YOUR GOAL
Only an exact repetition of every entry counts as the answer.

PROVIDED RECORDS
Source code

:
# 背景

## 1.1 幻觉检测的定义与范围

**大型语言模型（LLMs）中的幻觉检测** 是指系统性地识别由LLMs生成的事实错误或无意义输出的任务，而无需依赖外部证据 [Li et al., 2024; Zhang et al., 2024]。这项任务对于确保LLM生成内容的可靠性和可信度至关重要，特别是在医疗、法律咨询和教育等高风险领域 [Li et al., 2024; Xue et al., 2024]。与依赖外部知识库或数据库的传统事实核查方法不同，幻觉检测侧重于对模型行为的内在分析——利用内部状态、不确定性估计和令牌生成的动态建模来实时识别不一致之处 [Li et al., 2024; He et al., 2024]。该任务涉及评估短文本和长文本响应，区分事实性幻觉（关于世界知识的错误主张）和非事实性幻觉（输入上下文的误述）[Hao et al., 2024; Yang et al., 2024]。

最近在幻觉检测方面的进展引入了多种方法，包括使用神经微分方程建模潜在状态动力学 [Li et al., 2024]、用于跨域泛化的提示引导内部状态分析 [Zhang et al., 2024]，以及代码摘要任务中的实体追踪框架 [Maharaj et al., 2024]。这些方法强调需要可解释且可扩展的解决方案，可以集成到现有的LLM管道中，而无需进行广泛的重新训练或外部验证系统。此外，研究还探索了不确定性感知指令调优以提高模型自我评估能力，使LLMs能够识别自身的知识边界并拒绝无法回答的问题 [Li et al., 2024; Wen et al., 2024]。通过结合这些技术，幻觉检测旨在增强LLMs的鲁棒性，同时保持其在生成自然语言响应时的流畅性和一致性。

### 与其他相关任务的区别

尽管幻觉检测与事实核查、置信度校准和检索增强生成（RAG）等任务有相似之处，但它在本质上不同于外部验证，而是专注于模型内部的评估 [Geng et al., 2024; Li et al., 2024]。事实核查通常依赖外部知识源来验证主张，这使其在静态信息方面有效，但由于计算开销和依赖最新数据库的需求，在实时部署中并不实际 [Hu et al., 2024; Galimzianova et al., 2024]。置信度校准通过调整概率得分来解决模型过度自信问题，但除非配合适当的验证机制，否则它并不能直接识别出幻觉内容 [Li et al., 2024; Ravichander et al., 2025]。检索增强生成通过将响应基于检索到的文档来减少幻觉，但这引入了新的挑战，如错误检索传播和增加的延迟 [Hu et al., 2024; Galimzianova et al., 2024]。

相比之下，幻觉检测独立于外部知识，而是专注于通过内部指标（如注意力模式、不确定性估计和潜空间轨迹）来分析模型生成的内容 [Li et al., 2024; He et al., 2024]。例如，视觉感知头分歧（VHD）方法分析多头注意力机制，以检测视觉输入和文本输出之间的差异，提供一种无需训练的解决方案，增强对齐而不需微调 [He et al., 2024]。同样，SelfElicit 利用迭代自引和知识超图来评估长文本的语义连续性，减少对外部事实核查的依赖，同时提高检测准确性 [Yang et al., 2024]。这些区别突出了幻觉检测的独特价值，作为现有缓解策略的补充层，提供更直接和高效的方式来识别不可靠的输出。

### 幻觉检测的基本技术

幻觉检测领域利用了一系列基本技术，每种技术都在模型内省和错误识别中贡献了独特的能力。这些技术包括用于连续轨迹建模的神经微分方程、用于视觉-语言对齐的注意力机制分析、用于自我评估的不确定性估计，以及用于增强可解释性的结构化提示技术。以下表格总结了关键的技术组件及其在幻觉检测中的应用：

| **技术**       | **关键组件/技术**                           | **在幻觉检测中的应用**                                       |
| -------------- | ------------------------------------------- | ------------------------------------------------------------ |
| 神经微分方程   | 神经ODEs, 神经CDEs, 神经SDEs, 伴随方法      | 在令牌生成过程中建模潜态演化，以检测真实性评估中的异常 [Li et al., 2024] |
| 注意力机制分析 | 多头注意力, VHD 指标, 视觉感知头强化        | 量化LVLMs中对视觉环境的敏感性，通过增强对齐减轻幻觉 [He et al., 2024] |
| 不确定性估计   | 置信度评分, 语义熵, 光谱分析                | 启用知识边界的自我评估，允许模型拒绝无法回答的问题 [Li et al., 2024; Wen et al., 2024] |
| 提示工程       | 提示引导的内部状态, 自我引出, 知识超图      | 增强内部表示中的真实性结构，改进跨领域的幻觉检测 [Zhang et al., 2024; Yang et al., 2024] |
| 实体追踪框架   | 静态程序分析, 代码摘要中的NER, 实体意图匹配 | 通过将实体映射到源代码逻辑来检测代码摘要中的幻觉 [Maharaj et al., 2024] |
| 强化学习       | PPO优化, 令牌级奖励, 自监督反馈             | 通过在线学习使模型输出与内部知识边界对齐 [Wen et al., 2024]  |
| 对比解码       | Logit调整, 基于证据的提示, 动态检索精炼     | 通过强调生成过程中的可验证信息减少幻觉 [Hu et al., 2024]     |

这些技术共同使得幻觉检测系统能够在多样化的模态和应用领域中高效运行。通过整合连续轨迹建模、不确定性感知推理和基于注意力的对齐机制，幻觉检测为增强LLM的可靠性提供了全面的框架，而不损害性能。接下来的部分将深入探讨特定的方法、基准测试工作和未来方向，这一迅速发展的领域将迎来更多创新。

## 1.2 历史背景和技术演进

RESULT OF THIS TASK
Source code

:
# 背景

## 1.1 幻觉检测的定义与范围

**大型语言模型（LLMs）中的幻觉检测** 是指系统性地识别由LLMs生成的事实错误或无意义输出的任务，而无需依赖外部证据 [Li et al., 2024; Zhang et al., 2024]。这项任务对于确保LLM生成内容的可靠性和可信度至关重要，特别是在医疗、法律咨询和教育等高风险领域 [Li et al., 2024; Xue et al., 2024]。与依赖外部知识库或数据库的传统事实核查方法不同，幻觉检测侧重于对模型行为的内在分析——利用内部状态、不确定性估计和令牌生成的动态建模来实时识别不一致之处 [Li et al., 2024; He et al., 2024]。该任务涉及评估短文本和长文本响应，区分事实性幻觉（关于世界知识的错误主张）和非事实性幻觉（输入上下文的误述）[Hao et al., 2024; Yang et al., 2024]。

最近在幻觉检测方面的进展引入了多种方法，包括使用神经微分方程建模潜在状态动力学 [Li et al., 2024]、用于跨域泛化的提示引导内部状态分析 [Zhang et al., 2024]，以及代码摘要任务中的实体追踪框架 [Maharaj et al., 2024]。这些方法强调需要可解释且可扩展的解决方案，可以集成到现有的LLM管道中，而无需进行广泛的重新训练或外部验证系统。此外，研究还探索了不确定性感知指令调优以提高模型自我评估能力，使LLMs能够识别自身的知识边界并拒绝无法回答的问题 [Li et al., 2024; Wen et al., 2024]。通过结合这些技术，幻觉检测旨在增强LLMs的鲁棒性，同时保持其在生成自然语言响应时的流畅性和一致性。

### 与其他相关任务的区别

尽管幻觉检测与事实核查、置信度校准和检索增强生成（RAG）等任务有相似之处，但它在本质上不同于外部验证，而是专注于模型内部的评估 [Geng et al., 2024; Li et al., 2024]。事实核查通常依赖外部知识源来验证主张，这使其在静态信息方面有效，但由于计算开销和依赖最新数据库的需求，在实时部署中并不实际 [Hu et al., 2024; Galimzianova et al., 2024]。置信度校准通过调整概率得分来解决模型过度自信问题，但除非配合适当的验证机制，否则它并不能直接识别出幻觉内容 [Li et al., 2024; Ravichander et al., 2025]。检索增强生成通过将响应基于检索到的文档来减少幻觉，但这引入了新的挑战，如错误检索传播和增加的延迟 [Hu et al., 2024; Galimzianova et al., 2024]。

相比之下，幻觉检测独立于外部知识，而是专注于通过内部指标（如注意力模式、不确定性估计和潜空间轨迹）来分析模型生成的内容 [Li et al., 2024; He et al., 2024]。例如，视觉感知头分歧（VHD）方法分析多头注意力机制，以检测视觉输入和文本输出之间的差异，提供一种无需训练的解决方案，增强对齐而不需微调 [He et al., 2024]。同样，SelfElicit 利用迭代自引和知识超图来评估长文本的语义连续性，减少对外部事实核查的依赖，同时提高检测准确性 [Yang et al., 2024]。这些区别突出了幻觉检测的独特价值，作为现有缓解策略的补充层，提供更直接和高效的方式来识别不可靠的输出。

### 幻觉检测的基本技术

幻觉检测领域利用了一系列基本技术，每种技术都在模型内省和错误识别中贡献了独特的能力。这些技术包括用于连续轨迹建模的神经微分方程、用于视觉-语言对齐的注意力机制分析、用于自我评估的不确定性估计，以及用于增强可解释性的结构化提示技术。以下表格总结了关键的技术组件及其在幻觉检测中的应用：

| **技术**       | **关键组件/技术**                           | **在幻觉检测中的应用**                                       |
| -------------- | ------------------------------------------- | ------------------------------------------------------------ |
| 神经微分方程   | 神经ODEs, 神经CDEs, 神经SDEs, 伴随方法      | 在令牌生成过程中建模潜态演化，以检测真实性评估中的异常 [Li et al., 2024] |
| 注意力机制分析 | 多头注意力, VHD 指标, 视觉感知头强化        | 量化LVLMs中对视觉环境的敏感性，通过增强对齐减轻幻觉 [He et al., 2024] |
| 不确定性估计   | 置信度评分, 语义熵, 光谱分析                | 启用知识边界的自我评估，允许模型拒绝无法回答的问题 [Li et al., 2024; Wen et al., 2024] |
| 提示工程       | 提示引导的内部状态, 自我引出, 知识超图      | 增强内部表示中的真实性结构，改进跨领域的幻觉检测 [Zhang et al., 2024; Yang et al., 2024] |
| 实体追踪框架   | 静态程序分析, 代码摘要中的NER, 实体意图匹配 | 通过将实体映射到源代码逻辑来检测代码摘要中的幻觉 [Maharaj et al., 2024] |
| 强化学习       | PPO优化, 令牌级奖励, 自监督反馈             | 通过在线学习使模型输出与内部知识边界对齐 [Wen et al., 2024]  |
| 对比解码       | Logit调整, 基于证据的提示, 动态检索精炼     | 通过强调生成过程中的可验证信息减少幻觉 [Hu et al., 2024]     |

这些技术共同使得幻觉检测系统能够在多样化的模态和应用领域中高效运行。通过整合连续轨迹建模、不确定性感知推理和基于注意力的对齐机制，幻觉检测为增强LLM的可靠性提供了全面的框架，而不损害性能。接下来的部分将深入探讨特定的方法、基准测试工作和未来方向，这一迅速发展的领域将迎来更多创新。

## 1.2 历史背景和技术演进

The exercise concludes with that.